Le 15 septembre, le Telegraph publia une réaction de l’ambassadeur de Chine, juste avant le lucratif supplément China Watch. Le titre de l’article de l’ambassadeur frisait le ridicule : « Ne laissons pas Hong Kong s’interposer entre nous ». (...)

lundi de la semaine dernière [11], BBC Panorama [12] diffusa son enquête sur HSBC et sa filiale bancaire suisse, alléguant une évasion fiscale organisée à grande échelle, tandis que le Guardian et le Consortium International de Journalistes d’Investigation publiaient leurs « dossiers HSBC ». Tous les journaux prirent immédiatement conscience qu’il s’agissait d’un événement majeur. Le Financial Times en fit des appels de une deux jours de suite, le Times et le Mail le couvrirent largement sur plusieurs pages.

Il fallait se munir d’un microscope pour savoir ce qu’en disait le Telegraph : rien le lundi, six maigres paragraphes en bas à gauche de la page deux le mardi, sept paragraphes noyés dans les pages économiques le mercredi. Le travail du Telegraph s’améliora seulement lorsque l’affaire révéla des déclarations concernant les impôts de personnes liées au parti travailliste.

Après beaucoup de tourments, j’en suis venu à la conclusion que j’ai le devoir de rendre tout cela public. Il y a deux raisons essentielles à cela : La première concerne l’avenir du Telegraph sous la férule des frères Barclay. Cela peut sembler un peu pompeux à dire, mais je crois que le journal est un élément significatif de l’architecture civique de la Grande-Bretagne. C’est la voix la plus importante du conservatisme sceptique et civilisé.

Les lecteurs du Telegraph sont des gens intelligents, raisonnables et bien informés. Ils achètent le journal parce qu’ils ont le sentiment de pouvoir lui faire confiance. Si les priorités des annonceurs peuvent influencer les décisions éditoriales, comment les lecteurs peuvent-ils continuer à éprouver une telle confiance ? La couverture récente d’HSBC par le Telegraph s’apparente à une escroquerie pour ses lecteurs puisque le journal a placé ce qu’il pense être les intérêts d’une grande banque internationale au-dessus de son devoir d’informer ses lecteurs. (...)

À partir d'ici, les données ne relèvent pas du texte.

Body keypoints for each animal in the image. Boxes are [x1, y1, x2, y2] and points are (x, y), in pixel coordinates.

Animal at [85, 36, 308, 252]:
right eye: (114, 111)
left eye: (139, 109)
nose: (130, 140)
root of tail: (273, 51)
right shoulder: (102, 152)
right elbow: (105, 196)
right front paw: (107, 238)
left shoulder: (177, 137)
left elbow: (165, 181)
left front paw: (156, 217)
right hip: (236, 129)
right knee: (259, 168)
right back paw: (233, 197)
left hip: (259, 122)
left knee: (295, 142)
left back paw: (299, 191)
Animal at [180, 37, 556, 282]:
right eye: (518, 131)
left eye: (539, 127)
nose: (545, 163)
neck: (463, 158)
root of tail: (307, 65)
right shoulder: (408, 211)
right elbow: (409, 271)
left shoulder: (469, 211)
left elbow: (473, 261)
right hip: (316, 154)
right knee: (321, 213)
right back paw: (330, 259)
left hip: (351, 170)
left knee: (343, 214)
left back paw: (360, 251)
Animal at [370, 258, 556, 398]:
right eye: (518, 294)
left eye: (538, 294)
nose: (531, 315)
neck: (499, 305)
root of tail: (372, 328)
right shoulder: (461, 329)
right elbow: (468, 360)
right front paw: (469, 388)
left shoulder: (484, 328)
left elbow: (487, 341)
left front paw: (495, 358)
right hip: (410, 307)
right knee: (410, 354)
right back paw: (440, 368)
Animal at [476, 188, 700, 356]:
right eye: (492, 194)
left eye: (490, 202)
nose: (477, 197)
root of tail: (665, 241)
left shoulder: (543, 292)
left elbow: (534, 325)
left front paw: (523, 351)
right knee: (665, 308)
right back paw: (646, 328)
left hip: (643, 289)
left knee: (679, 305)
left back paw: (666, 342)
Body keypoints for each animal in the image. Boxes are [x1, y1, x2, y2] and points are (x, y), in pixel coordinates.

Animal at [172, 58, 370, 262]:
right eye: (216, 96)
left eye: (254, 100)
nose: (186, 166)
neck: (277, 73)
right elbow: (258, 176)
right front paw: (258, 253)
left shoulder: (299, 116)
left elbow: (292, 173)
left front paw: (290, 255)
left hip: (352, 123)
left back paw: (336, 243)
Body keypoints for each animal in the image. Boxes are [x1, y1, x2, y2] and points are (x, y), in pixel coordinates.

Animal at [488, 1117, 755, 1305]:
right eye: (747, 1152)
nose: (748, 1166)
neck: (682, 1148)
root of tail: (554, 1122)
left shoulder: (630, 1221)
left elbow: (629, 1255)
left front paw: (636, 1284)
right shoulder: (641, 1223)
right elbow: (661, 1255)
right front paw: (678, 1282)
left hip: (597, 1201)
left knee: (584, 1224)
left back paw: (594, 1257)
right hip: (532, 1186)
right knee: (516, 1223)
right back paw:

Une presse libre est essentielle à une saine démocratie. Le journalisme a un but, qui n’est pas seulement de divertir. Qui n’est pas d’être docile avec le pouvoir politique, les grandes entreprises ou les hommes riches. Les journaux ont un devoir quasi-constitutif de dire la vérité à leurs lecteurs.

Le Telegraph n’est pas le seul en cause en l’occurrence. Les dernières années ont vu émerger des dirigeants qui décident en coulisses quelles vérités peuvent être diffusées ou au contraire tues par les médias dominants.